Мутация, произошедшая вскоре после зачатия, может не выходить за пределы маленькой локальной группы клеток где-то в организме. Если такой участок мутантных клеток находится у родителя в семенниках или яичниках, возможно неоднократное образование мутантных сперматозоидов или яйцеклеток, а значит, неоднократное рождение больных детей даже несмотря на то, что при анализе крови родителей не обнаруживается никаких признаков мутаций. Такие случаи называются гонадным мозаицизмом: мозаичный состав присущ гонадам (семенникам или яичникам). Вероятность, что второй ребенок родится больным, может быть достаточно низкой, если большинство клеток гонады несут две нормальные копии гена, или, напротив, такой же высокой, как если бы все клетки организма родителя были мутантными.

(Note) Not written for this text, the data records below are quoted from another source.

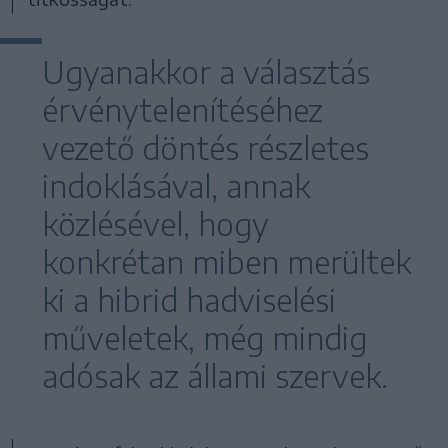
Ugyanakkor a választás
érvénytelenítéséhez
vezető döntés részletes
indoklásával, annak
közlésével, hogy
konkrétan miben merültek
ki a hibrid hadviselési
műveletek, még mindig
adósak az állami szervek.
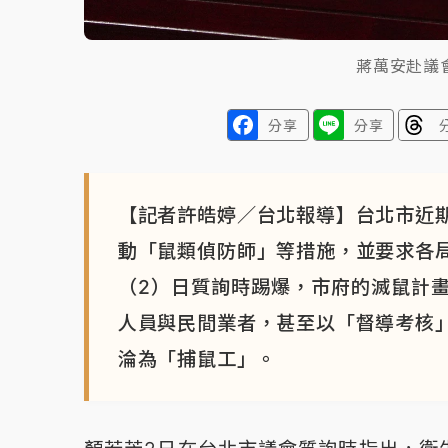
蔣萬安赴議
分享
分享
【記者許皓婷／台北報導】台北市近
動「鼠類偵防師」等措施，並要求各
（2）日質詢時踢爆，市府的滅鼠計
人員與民間業者，甚至以「督導考核
淪為「捕鼠工」。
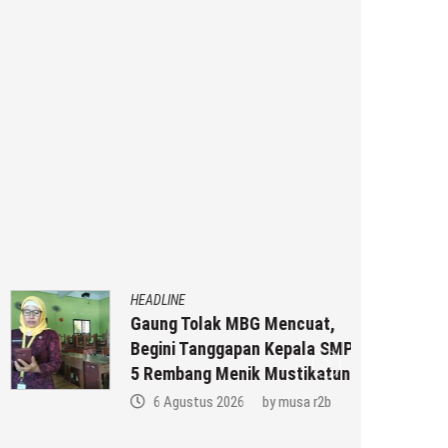
HEADLINE
Gaung Tolak MBG Mencuat,
Begini Tanggapan Kepala SMP N
5 Rembang Menik Mustikatun
6 Agustus 2026
by
musa r2b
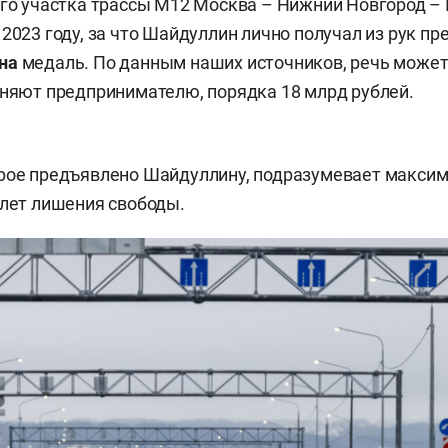
-го участка трассы М12 Москва – Нижний Новгород –
 2023 году, за что Шайдуллин лично получал из рук пр
на
медаль. По данным наших источников, речь может 
еняют предпринимателю, порядка 18 млрд рублей.
орое предъявлено Шайдуллину, подразумевает макси
 лет лишения свободы.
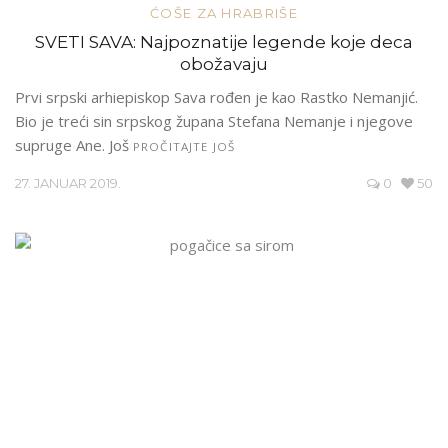
ĆOŠE ZA HRABRIŠE
SVETI SAVA: Najpoznatije legende koje deca
obožavaju
Prvi srpski arhiepiskop Sava rođen je kao Rastko Nemanjić.
Bio je treći sin srpskog župana Stefana Nemanje i njegove
supruge Ane. Još
PROČITAJTE JOŠ
27. JANUAR 2019.
0
50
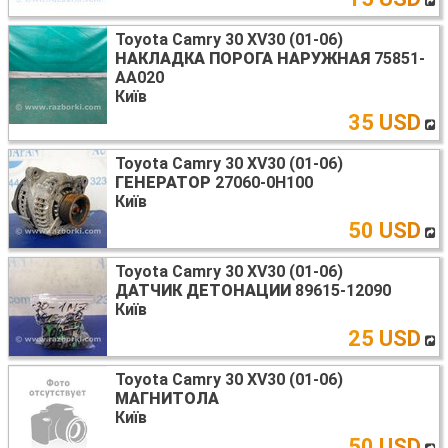
Toyota Camry 30 XV30 (01-06)
НАКЛАДКА ПОРОГА НАРУЖНАЯ
75851-
AA020
Київ
35 USD
Toyota Camry 30 XV30 (01-06)
ГЕНЕРАТОР
27060-0H100
Київ
50 USD
Toyota Camry 30 XV30 (01-06)
ДАТЧИК ДЕТОНАЦИИ
89615-12090
Київ
25 USD
Toyota Camry 30 XV30 (01-06)
МАГНИТОЛА
Київ
50 USD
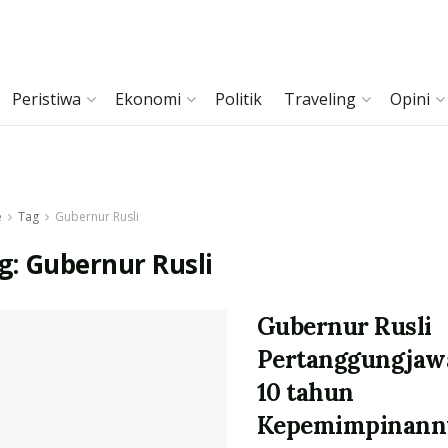
Peristiwa
Ekonomi
Politik
Traveling
Opini
e
Tag
Gubernur Rusli
g:
Gubernur Rusli
Gubernur Rusli
Pertanggungjaw
10 tahun
Kepemimpinann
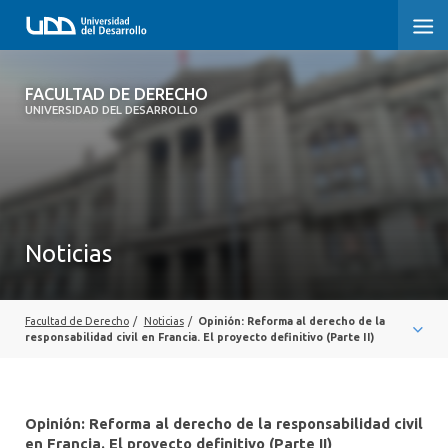
FACULTAD DE DERECHO
FACULTAD DE DERECHO
UNIVERSIDAD DEL DESARROLLO
INICIO
SOBRE LA FACULTAD
CARRERAS
Noticias
POSTGRADOS Y EDUCACIÓN CONTINUA
PROFESORES
Facultad de Derecho
/
Noticias
/
Opinión: Reforma al derecho de la
responsabilidad civil en Francia. El proyecto definitivo (Parte II)
INVESTIGACIÓN
VINCULACIÓN CON EL MEDIO
Opinión: Reforma al derecho de la responsabilidad civil
en Francia. El proyecto definitivo (Parte II)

На практике редко бывает так, чтобы из-за гонадного мозаицизма в семье рождалось больше одного больного ребенка, — мне доводилось видеть лишь единичные случаи, — но из этого следует, что мы не можем со стопроцентной вероятностью гарантировать здоровье следующего ребенка даже тогда, когда заболевание первого обусловлено генетической мутацией, которую мы не смогли выявить у родителей.
Однако вы можете спросить, почему, если столь многим из наших пациентов требовалась генетическая диагностика, она так плохо удавалась нам раньше. На то существует ряд различных причин. Некоторые из наблюдаемых в наши дни заболеваний были открыты только недавно благодаря возможности экзомного секвенирования. Прогресс идет настолько быстрыми темпами, что, если при секвенировании экзома мы не получаем ответа на вопрос, лучшее, что мы можем сделать в качестве следующего шага, — это подождать около года и повторно проанализировать исходные данные. За это время удивительно часто происходят новые открытия, проливающие свет на данные, которые мы не сумели прояснить в первый раз, так что, вполне возможно, получится поставить диагноз через год.